EXERCISE DETAILS » Edit the data below so that every "top-left" becomes "upper-left", and change nothing else.

PROVIDED RECORDS »
######

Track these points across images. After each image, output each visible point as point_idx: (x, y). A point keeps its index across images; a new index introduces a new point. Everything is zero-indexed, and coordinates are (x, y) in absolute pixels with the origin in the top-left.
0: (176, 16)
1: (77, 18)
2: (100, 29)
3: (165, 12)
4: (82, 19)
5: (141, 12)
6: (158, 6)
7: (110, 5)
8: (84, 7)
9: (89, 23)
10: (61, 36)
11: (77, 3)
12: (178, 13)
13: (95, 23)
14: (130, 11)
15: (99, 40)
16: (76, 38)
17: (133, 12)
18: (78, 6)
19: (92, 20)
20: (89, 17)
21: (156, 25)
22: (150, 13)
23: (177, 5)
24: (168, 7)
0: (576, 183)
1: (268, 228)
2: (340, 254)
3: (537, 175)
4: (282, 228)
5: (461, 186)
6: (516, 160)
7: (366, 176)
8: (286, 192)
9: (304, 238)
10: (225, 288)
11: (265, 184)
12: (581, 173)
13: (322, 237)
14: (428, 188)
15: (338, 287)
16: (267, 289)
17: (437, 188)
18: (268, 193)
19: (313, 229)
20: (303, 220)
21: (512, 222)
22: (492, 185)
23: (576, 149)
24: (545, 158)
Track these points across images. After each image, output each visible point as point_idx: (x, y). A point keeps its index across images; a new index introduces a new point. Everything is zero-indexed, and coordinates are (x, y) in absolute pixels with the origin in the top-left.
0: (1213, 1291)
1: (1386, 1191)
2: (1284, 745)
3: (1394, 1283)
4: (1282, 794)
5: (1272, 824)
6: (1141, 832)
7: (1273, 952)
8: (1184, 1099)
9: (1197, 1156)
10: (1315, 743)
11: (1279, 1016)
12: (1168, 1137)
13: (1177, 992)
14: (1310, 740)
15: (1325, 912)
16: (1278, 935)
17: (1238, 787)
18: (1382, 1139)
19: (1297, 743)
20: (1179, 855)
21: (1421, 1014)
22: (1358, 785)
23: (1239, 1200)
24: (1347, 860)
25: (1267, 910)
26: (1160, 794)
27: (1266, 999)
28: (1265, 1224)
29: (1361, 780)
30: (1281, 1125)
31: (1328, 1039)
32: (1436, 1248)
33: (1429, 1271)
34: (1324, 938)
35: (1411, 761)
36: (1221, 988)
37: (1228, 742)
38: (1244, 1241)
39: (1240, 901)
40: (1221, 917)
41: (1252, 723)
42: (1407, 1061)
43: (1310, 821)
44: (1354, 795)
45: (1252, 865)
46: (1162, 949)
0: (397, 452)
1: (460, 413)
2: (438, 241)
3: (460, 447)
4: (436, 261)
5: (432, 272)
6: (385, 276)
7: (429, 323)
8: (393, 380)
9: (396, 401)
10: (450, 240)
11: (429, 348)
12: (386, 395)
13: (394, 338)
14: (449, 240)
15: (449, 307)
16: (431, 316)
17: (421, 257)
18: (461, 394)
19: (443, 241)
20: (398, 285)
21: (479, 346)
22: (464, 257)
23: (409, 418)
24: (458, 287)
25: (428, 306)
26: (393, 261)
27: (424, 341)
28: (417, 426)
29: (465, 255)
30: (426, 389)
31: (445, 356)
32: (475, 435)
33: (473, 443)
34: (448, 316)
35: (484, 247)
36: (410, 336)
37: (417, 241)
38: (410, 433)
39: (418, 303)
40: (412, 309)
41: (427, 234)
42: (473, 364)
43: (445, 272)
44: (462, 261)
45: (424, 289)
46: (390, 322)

######

ANSWER BOX »
Track these points across images. After each image, output each visible point as point_idx: (x, y). A point keeps its index across images; a new index introduces a new point. Everything is zero-indexed, and coordinates are (x, y) in absolute pixels with the origin in the upper-left.
0: (176, 16)
1: (77, 18)
2: (100, 29)
3: (165, 12)
4: (82, 19)
5: (141, 12)
6: (158, 6)
7: (110, 5)
8: (84, 7)
9: (89, 23)
10: (61, 36)
11: (77, 3)
12: (178, 13)
13: (95, 23)
14: (130, 11)
15: (99, 40)
16: (76, 38)
17: (133, 12)
18: (78, 6)
19: (92, 20)
20: (89, 17)
21: (156, 25)
22: (150, 13)
23: (177, 5)
24: (168, 7)
0: (576, 183)
1: (268, 228)
2: (340, 254)
3: (537, 175)
4: (282, 228)
5: (461, 186)
6: (516, 160)
7: (366, 176)
8: (286, 192)
9: (304, 238)
10: (225, 288)
11: (265, 184)
12: (581, 173)
13: (322, 237)
14: (428, 188)
15: (338, 287)
16: (267, 289)
17: (437, 188)
18: (268, 193)
19: (313, 229)
20: (303, 220)
21: (512, 222)
22: (492, 185)
23: (576, 149)
24: (545, 158)
Track these points across images. After each image, output each visible point as point_idx: (x, y). A point keeps its index across images; a new index introduces a new point. Everything is zero-indexed, and coordinates are (x, y) in absolute pixels with the origin in the upper-left.
0: (1213, 1291)
1: (1386, 1191)
2: (1284, 745)
3: (1394, 1283)
4: (1282, 794)
5: (1272, 824)
6: (1141, 832)
7: (1273, 952)
8: (1184, 1099)
9: (1197, 1156)
10: (1315, 743)
11: (1279, 1016)
12: (1168, 1137)
13: (1177, 992)
14: (1310, 740)
15: (1325, 912)
16: (1278, 935)
17: (1238, 787)
18: (1382, 1139)
19: (1297, 743)
20: (1179, 855)
21: (1421, 1014)
22: (1358, 785)
23: (1239, 1200)
24: (1347, 860)
25: (1267, 910)
26: (1160, 794)
27: (1266, 999)
28: (1265, 1224)
29: (1361, 780)
30: (1281, 1125)
31: (1328, 1039)
32: (1436, 1248)
33: (1429, 1271)
34: (1324, 938)
35: (1411, 761)
36: (1221, 988)
37: (1228, 742)
38: (1244, 1241)
39: (1240, 901)
40: (1221, 917)
41: (1252, 723)
42: (1407, 1061)
43: (1310, 821)
44: (1354, 795)
45: (1252, 865)
46: (1162, 949)
0: (397, 452)
1: (460, 413)
2: (438, 241)
3: (460, 447)
4: (436, 261)
5: (432, 272)
6: (385, 276)
7: (429, 323)
8: (393, 380)
9: (396, 401)
10: (450, 240)
11: (429, 348)
12: (386, 395)
13: (394, 338)
14: (449, 240)
15: (449, 307)
16: (431, 316)
17: (421, 257)
18: (461, 394)
19: (443, 241)
20: (398, 285)
21: (479, 346)
22: (464, 257)
23: (409, 418)
24: (458, 287)
25: (428, 306)
26: (393, 261)
27: (424, 341)
28: (417, 426)
29: (465, 255)
30: (426, 389)
31: (445, 356)
32: (475, 435)
33: (473, 443)
34: (448, 316)
35: (484, 247)
36: (410, 336)
37: (417, 241)
38: (410, 433)
39: (418, 303)
40: (412, 309)
41: (427, 234)
42: (473, 364)
43: (445, 272)
44: (462, 261)
45: (424, 289)
46: (390, 322)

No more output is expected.